This is the first of two Lenten-themed musings
“Enter through the narrow gate. For wide is the gate and broad is the path that leads to destruction, yet many enter through it. But small is the gate and narrow the path that leads to life, and only a few ever find it.”
These enigmatic words of Jesus (Matthew 7:13-14) lend themselves to several interpretations. Jesus used an analogy, as he so often did when explaining spiritual truths. And his profound words can be viewed as both cautionary and encouraging.

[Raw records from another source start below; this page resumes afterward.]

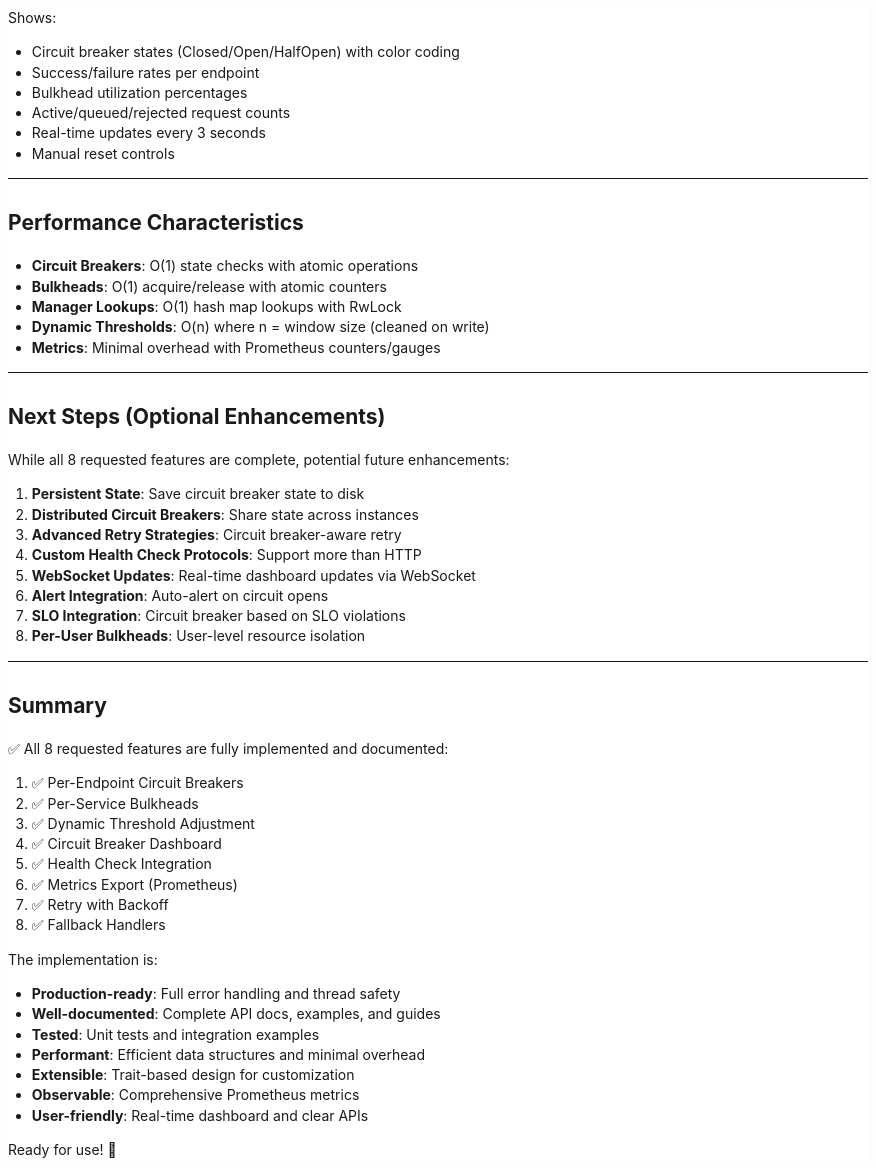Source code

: Shows:
- Circuit breaker states (Closed/Open/HalfOpen) with color coding
- Success/failure rates per endpoint
- Bulkhead utilization percentages
- Active/queued/rejected request counts
- Real-time updates every 3 seconds
- Manual reset controls

---

## Performance Characteristics

- **Circuit Breakers**: O(1) state checks with atomic operations
- **Bulkheads**: O(1) acquire/release with atomic counters
- **Manager Lookups**: O(1) hash map lookups with RwLock
- **Dynamic Thresholds**: O(n) where n = window size (cleaned on write)
- **Metrics**: Minimal overhead with Prometheus counters/gauges

---

## Next Steps (Optional Enhancements)

While all 8 requested features are complete, potential future enhancements:

1. **Persistent State**: Save circuit breaker state to disk
2. **Distributed Circuit Breakers**: Share state across instances
3. **Advanced Retry Strategies**: Circuit breaker-aware retry
4. **Custom Health Check Protocols**: Support more than HTTP
5. **WebSocket Updates**: Real-time dashboard updates via WebSocket
6. **Alert Integration**: Auto-alert on circuit opens
7. **SLO Integration**: Circuit breaker based on SLO violations
8. **Per-User Bulkheads**: User-level resource isolation

---

## Summary

✅ All 8 requested features are fully implemented and documented:

1. ✅ Per-Endpoint Circuit Breakers
2. ✅ Per-Service Bulkheads
3. ✅ Dynamic Threshold Adjustment
4. ✅ Circuit Breaker Dashboard
5. ✅ Health Check Integration
6. ✅ Metrics Export (Prometheus)
7. ✅ Retry with Backoff
8. ✅ Fallback Handlers

The implementation is:
- **Production-ready**: Full error handling and thread safety
- **Well-documented**: Complete API docs, examples, and guides
- **Tested**: Unit tests and integration examples
- **Performant**: Efficient data structures and minimal overhead
- **Extensible**: Trait-based design for customization
- **Observable**: Comprehensive Prometheus metrics
- **User-friendly**: Real-time dashboard and clear APIs

Ready for use! 🚀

For a spiritual aspirant, Jesus’ message is very clear on two levels of interpretation: exoteric, and esoteric. In terms of the former, any legitimate spiritual path must lead to “life”; that is, it must lead to God, to spiritual illumination, to enlightenment. Any such path will always be small and narrow; i.e., few and far between. And typically it requires that we undergoing transformations which result in a change to our conduct and character. When we are enlightened, we are not going to be the same person we are now. We must commit ourselves wholeheartedly to our path, come what may. If we are serious, we will shed unproductive behaviors and mindsets as we journey on our path. But this vital inner work should not be viewed as if some kind of melancholy drudgery. St. Teresa of Ávila advised, “God save us from gloomy saints!” We would be wise to follow her good counsel.

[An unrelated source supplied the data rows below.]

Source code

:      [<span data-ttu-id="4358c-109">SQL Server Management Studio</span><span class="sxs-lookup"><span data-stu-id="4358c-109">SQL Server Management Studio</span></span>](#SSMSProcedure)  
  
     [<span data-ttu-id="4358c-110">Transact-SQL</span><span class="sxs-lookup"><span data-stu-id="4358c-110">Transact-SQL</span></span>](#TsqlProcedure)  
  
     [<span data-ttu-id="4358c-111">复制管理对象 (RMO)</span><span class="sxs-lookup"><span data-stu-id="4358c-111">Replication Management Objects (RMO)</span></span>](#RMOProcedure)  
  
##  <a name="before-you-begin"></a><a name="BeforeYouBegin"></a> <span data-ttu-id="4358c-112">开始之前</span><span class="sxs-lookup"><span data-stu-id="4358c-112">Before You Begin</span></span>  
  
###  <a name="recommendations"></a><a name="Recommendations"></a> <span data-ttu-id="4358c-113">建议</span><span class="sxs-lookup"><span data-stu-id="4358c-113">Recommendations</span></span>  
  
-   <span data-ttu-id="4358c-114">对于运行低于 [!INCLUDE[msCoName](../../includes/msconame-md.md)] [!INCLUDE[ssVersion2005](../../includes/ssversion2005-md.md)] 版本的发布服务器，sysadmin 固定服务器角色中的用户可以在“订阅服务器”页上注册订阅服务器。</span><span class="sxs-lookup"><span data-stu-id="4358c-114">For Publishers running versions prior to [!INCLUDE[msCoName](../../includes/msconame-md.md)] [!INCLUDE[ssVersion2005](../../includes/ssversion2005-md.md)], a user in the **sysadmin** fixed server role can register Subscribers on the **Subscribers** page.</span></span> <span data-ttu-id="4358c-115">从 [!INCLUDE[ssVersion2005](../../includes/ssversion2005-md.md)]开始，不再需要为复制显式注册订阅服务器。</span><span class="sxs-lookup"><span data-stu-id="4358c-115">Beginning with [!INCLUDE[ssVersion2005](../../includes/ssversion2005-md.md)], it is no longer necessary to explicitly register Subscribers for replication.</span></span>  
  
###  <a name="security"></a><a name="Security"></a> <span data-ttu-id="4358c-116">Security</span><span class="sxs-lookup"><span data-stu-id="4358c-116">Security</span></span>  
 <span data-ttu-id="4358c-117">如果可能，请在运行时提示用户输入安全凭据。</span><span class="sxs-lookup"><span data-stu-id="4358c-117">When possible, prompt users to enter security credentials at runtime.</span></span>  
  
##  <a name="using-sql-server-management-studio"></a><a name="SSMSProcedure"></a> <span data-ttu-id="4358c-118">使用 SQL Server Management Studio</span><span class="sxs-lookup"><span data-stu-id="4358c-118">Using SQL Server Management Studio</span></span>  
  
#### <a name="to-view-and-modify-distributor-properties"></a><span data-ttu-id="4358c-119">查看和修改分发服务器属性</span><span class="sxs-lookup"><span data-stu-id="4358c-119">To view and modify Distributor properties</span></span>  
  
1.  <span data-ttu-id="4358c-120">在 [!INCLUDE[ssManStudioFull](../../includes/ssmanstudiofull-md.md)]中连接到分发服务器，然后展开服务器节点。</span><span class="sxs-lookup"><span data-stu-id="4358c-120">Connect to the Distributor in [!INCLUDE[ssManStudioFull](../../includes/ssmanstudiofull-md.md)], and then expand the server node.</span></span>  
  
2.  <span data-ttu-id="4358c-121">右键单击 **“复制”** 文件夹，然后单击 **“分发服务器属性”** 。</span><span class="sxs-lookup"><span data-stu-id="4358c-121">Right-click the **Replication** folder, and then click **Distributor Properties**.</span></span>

On an esoteric level, some spiritual traditions posit the existence of a subtle body. This is familiar to anyone who has undergone acupuncture, which works on meridians, invisible to the eye, but are part of one’s subtle body. Many energy healing modalities attempt to achieve healing by working on the subtle body. Within one’s subtle body, some traditions based in India further theorize there is an intense spiritual energy, known as kundalini, which, when awakened by spiritual practices, ascends through a subtle energy channel located inside the spine. This energy is similar to Shekhinah in Kabbalism and the Holy Spirit in Christian doctrine. When it awakens, it must pierce several knots along its upward ascent, until it reaches the top of the crown where it confers unimagined dimensions of ecstasy on the aspirant. Now, it is certainly a stretch to assume that Jesus meant this. But this inner esoteric process simply has a parallel that corresponds to Jesus’ words.

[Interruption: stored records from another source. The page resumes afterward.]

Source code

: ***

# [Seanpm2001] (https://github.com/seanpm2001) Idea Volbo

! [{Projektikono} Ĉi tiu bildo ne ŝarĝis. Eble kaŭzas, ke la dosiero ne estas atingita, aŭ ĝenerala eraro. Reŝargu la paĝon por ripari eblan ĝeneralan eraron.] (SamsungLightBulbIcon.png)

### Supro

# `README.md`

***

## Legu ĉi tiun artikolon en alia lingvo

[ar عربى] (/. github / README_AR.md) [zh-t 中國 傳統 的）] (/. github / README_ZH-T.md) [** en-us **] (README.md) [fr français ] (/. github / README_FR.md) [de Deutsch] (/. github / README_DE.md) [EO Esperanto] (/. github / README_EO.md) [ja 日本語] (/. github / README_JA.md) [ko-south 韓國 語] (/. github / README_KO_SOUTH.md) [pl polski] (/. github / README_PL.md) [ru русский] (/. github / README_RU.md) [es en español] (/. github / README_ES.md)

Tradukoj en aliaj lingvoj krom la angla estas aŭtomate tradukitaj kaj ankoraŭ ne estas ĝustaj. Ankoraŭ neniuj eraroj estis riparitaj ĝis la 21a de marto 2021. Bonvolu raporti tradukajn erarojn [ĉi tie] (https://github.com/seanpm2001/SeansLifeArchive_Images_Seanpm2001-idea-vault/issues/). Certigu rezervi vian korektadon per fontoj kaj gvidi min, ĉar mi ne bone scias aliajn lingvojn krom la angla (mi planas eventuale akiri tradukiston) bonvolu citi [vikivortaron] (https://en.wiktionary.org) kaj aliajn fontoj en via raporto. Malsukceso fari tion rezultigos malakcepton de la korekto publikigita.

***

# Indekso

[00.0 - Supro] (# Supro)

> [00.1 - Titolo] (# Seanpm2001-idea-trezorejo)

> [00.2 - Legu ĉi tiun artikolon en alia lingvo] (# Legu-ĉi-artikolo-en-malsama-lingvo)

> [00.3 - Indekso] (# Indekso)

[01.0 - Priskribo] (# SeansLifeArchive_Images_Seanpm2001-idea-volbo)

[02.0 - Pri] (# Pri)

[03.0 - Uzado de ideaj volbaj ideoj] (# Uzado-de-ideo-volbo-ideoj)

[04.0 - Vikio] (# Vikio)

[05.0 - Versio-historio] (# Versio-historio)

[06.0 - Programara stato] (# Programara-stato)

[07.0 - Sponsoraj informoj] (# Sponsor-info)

Circling back to the exoteric interpretation, if we don’t enter through the narrow gate, a path that leads to God, we’ve basically wasted our human life; hence we are on the path to destruction. In other words, we’re not making any spiritual progress, which is the purpose of our human life.
Two paths: narrow leading to life, and wide leading to destruction; that is, a conscious forfeiture of our opportunity for spiritual advancement. Which path will we walk?